> **INPUT MATERIAL**:

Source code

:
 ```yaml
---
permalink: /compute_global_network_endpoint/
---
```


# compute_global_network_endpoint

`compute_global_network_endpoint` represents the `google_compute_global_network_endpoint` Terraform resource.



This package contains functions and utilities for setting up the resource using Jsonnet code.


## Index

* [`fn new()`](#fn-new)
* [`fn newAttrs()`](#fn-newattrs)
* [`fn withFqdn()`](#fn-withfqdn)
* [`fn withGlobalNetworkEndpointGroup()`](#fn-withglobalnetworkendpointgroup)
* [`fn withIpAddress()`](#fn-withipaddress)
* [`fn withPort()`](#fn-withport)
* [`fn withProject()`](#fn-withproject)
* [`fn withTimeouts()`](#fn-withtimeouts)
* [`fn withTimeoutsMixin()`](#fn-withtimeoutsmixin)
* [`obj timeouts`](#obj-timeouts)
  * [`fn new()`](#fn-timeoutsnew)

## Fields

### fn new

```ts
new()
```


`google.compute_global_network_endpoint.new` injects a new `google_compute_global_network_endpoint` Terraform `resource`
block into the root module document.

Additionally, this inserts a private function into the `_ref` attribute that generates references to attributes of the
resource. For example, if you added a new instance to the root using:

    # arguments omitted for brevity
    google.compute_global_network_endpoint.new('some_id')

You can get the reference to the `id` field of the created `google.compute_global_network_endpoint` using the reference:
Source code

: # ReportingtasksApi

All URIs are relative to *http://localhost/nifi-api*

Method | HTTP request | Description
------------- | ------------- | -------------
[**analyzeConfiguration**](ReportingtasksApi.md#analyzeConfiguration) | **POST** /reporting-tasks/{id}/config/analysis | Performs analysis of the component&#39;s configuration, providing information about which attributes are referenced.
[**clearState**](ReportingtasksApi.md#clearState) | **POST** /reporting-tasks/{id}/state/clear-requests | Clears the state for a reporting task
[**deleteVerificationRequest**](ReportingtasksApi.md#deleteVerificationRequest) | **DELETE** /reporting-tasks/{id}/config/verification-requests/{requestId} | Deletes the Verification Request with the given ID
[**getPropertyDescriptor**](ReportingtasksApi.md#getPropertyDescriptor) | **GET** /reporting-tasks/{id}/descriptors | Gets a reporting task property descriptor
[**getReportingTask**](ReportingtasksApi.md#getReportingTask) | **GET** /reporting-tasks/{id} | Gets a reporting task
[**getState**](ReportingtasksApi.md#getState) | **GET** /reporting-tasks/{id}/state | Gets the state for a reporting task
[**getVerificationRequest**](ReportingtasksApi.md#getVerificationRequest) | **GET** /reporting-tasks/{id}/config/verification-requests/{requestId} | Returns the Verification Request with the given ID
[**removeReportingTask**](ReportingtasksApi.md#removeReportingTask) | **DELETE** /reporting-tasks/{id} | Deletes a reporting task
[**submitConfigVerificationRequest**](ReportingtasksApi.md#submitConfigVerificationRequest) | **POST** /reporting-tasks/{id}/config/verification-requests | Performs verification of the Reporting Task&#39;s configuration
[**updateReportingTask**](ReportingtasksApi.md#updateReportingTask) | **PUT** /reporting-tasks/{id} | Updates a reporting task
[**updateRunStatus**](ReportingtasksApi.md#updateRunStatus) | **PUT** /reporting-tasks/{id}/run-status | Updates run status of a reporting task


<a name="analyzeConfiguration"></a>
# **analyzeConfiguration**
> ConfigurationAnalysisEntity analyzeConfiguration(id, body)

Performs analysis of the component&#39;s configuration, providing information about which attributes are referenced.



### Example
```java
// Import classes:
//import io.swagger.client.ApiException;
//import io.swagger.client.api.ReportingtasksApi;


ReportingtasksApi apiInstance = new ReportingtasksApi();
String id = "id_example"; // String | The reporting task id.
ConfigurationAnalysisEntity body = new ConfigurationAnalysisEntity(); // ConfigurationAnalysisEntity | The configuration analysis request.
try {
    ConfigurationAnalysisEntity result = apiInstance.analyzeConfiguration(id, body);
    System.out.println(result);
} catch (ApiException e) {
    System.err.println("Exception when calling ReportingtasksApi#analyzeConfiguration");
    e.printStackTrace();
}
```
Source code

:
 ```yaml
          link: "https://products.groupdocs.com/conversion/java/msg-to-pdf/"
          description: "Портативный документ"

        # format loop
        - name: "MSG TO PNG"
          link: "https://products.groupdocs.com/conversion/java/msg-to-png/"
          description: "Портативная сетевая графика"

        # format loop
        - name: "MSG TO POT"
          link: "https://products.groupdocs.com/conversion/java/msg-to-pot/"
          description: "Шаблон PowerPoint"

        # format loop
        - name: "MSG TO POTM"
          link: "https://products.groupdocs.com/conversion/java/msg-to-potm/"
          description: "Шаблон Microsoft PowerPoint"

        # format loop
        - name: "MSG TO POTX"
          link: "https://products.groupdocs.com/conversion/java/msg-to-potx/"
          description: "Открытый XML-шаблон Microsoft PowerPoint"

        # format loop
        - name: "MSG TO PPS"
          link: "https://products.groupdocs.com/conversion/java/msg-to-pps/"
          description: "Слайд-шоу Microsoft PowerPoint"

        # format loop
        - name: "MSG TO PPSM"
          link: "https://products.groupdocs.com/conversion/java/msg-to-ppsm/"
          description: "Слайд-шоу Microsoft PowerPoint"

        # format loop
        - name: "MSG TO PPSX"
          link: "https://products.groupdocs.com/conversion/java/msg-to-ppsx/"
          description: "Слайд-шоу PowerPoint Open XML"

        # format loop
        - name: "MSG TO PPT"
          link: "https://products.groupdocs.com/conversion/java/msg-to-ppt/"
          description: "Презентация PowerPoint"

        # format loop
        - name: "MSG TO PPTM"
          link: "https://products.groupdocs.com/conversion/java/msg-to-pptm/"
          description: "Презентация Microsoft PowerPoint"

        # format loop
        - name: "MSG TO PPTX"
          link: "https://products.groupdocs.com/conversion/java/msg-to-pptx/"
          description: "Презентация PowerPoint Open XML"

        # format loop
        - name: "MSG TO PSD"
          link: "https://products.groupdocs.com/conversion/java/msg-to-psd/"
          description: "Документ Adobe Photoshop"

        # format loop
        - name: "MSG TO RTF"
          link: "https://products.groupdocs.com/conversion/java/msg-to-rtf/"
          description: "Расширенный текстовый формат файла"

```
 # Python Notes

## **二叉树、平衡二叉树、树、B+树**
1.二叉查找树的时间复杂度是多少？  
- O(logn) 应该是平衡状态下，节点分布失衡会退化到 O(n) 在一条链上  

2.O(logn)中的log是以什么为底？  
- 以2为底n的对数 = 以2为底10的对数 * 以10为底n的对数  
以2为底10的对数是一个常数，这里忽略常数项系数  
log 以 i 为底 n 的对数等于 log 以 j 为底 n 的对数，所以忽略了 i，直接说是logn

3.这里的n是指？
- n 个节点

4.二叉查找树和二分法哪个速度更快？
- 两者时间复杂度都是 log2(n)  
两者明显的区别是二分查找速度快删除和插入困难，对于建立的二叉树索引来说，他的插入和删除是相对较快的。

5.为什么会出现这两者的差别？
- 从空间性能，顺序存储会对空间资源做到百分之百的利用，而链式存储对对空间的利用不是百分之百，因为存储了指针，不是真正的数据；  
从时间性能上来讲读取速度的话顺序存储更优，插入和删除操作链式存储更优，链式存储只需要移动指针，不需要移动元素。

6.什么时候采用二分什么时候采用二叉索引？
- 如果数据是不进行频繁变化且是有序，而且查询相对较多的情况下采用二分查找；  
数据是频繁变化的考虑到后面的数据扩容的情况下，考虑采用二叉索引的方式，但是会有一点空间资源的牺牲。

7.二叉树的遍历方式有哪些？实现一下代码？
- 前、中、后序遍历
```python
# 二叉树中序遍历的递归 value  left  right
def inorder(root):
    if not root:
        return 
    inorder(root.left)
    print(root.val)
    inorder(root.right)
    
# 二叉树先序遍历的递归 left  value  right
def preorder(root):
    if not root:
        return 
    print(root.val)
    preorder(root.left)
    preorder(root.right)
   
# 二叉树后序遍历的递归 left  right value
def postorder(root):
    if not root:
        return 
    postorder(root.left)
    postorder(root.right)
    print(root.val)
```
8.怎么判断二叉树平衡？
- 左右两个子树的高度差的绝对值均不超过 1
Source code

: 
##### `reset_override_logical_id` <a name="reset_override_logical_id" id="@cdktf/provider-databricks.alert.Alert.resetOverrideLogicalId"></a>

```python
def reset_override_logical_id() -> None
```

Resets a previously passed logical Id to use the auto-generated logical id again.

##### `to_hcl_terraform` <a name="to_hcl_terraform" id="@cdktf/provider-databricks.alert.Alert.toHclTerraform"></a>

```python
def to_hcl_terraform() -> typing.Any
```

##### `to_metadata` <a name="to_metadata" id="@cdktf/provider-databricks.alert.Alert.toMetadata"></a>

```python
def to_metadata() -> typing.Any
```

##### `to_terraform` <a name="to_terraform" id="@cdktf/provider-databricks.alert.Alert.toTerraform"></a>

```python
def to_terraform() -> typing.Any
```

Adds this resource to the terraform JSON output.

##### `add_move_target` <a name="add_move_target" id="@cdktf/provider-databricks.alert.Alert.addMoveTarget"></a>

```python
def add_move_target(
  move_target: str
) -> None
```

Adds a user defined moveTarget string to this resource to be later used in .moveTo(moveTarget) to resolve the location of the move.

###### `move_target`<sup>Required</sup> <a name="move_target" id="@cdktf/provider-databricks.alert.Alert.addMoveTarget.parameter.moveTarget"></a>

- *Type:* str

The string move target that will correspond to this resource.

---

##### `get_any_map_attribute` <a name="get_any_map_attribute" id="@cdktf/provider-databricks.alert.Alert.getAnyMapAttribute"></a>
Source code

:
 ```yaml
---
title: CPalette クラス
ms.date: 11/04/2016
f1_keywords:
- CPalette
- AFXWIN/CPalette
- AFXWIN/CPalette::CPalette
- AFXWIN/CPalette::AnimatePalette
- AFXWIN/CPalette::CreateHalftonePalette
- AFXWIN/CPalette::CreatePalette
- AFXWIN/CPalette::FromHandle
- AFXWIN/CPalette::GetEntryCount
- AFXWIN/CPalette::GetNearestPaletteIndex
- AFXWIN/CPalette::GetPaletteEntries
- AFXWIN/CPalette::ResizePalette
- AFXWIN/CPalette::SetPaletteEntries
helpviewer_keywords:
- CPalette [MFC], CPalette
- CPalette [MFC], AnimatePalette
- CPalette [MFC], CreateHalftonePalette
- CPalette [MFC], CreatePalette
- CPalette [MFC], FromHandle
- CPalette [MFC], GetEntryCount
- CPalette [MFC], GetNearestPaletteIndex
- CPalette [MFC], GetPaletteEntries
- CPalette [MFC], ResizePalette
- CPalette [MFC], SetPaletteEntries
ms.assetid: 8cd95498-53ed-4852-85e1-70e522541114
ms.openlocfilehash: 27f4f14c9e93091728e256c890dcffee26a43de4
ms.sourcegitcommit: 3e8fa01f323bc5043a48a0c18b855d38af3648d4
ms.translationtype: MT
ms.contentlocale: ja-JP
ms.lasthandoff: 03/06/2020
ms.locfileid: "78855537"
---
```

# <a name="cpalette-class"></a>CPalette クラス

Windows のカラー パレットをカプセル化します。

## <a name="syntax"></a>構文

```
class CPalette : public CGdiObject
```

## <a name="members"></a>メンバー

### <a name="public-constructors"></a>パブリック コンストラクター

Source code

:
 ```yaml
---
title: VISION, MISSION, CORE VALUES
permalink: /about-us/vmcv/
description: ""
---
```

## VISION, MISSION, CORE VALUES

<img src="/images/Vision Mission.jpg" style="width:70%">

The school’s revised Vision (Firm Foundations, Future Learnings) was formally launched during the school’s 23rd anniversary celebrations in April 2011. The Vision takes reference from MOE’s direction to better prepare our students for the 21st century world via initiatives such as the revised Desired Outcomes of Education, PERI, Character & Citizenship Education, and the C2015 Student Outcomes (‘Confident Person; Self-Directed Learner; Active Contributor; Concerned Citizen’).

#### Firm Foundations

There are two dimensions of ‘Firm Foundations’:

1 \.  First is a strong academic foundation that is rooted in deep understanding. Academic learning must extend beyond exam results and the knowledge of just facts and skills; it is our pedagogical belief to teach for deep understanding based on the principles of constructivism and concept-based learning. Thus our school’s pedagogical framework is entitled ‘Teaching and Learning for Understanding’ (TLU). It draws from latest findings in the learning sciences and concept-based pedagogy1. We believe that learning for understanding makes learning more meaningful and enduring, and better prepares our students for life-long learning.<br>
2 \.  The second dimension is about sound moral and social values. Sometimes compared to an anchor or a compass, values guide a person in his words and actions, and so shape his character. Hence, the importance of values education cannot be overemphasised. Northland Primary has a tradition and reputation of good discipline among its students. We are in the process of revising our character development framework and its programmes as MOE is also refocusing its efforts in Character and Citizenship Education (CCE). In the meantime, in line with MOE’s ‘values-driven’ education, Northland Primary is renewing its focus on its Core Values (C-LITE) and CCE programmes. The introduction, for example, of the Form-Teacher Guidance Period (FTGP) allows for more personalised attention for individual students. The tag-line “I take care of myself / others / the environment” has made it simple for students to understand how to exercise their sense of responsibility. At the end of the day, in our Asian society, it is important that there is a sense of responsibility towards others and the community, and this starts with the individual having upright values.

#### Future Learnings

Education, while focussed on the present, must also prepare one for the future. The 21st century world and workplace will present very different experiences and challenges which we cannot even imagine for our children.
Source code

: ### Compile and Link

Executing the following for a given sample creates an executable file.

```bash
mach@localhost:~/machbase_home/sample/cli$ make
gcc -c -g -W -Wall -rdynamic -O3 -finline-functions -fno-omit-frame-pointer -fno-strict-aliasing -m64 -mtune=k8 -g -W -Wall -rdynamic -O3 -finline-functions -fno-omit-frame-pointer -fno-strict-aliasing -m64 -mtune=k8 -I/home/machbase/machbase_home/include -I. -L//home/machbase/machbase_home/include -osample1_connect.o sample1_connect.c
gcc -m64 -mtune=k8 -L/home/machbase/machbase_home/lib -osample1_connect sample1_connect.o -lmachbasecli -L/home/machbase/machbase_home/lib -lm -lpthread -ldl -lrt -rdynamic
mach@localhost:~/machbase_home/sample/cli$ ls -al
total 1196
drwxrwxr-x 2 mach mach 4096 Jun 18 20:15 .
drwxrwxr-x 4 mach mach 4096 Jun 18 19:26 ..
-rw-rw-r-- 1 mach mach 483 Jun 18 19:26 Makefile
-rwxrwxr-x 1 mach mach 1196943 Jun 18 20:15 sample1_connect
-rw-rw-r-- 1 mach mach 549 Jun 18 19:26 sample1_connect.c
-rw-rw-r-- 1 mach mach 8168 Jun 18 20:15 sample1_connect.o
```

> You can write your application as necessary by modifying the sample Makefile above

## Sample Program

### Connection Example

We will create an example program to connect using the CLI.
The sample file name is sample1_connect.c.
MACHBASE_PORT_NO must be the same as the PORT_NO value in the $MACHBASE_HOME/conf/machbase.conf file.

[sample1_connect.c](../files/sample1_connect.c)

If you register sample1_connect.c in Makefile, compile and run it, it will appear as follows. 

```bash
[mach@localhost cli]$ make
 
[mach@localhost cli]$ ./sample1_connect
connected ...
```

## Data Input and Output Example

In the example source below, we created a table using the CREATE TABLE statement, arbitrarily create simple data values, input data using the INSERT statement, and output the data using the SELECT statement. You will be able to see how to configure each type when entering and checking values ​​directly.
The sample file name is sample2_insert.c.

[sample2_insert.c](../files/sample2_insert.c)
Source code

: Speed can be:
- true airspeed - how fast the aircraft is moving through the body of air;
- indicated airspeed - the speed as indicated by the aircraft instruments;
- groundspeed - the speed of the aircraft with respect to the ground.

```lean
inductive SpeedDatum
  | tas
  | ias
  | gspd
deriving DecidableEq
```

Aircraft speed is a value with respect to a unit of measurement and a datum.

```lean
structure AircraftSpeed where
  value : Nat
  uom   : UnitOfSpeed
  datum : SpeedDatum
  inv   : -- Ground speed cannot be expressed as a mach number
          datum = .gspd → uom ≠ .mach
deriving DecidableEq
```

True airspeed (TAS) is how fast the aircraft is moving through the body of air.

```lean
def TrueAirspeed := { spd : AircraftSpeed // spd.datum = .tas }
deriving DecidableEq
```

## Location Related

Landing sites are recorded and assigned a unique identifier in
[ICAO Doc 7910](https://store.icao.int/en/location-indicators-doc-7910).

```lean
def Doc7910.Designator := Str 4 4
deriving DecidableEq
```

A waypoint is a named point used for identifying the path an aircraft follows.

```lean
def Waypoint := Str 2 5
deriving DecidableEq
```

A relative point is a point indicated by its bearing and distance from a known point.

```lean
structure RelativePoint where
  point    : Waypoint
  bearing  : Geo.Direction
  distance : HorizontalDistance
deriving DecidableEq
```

> **EXERCISE DESCRIPTION**: The word "DELETE" may appear in lines of the entries. State how many lines hold it, as a number alone.

> **THE ANSWER**: 2